BEGIN

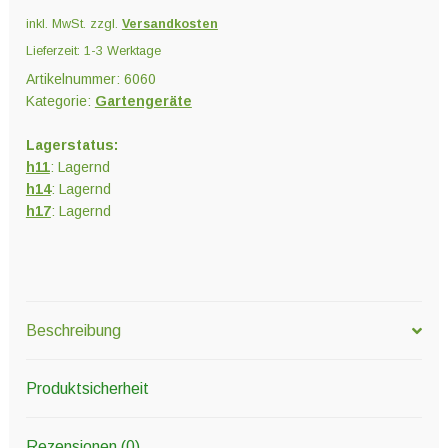
inkl. MwSt.
zzgl.
Versandkosten
Lieferzeit:
1-3 Werktage
Artikelnummer:
6060
Kategorie:
Gartengeräte
Lagerstatus:
h11
: Lagernd
h14
: Lagernd
h17
: Lagernd
Beschreibung
Produktsicherheit
Rezensionen (0)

END

§ **What to produce**: From the line that contains "Versandkosten" through the final line of the entries above, every line must be reproduced exactly and nothing more.

§ **Solution below**:
Versandkosten
Lieferzeit:
1-3 Werktage
Artikelnummer:
6060
Kategorie:
Gartengeräte
Lagerstatus:
h11
: Lagernd
h14
: Lagernd
h17
: Lagernd
Beschreibung
Produktsicherheit
Rezensionen (0)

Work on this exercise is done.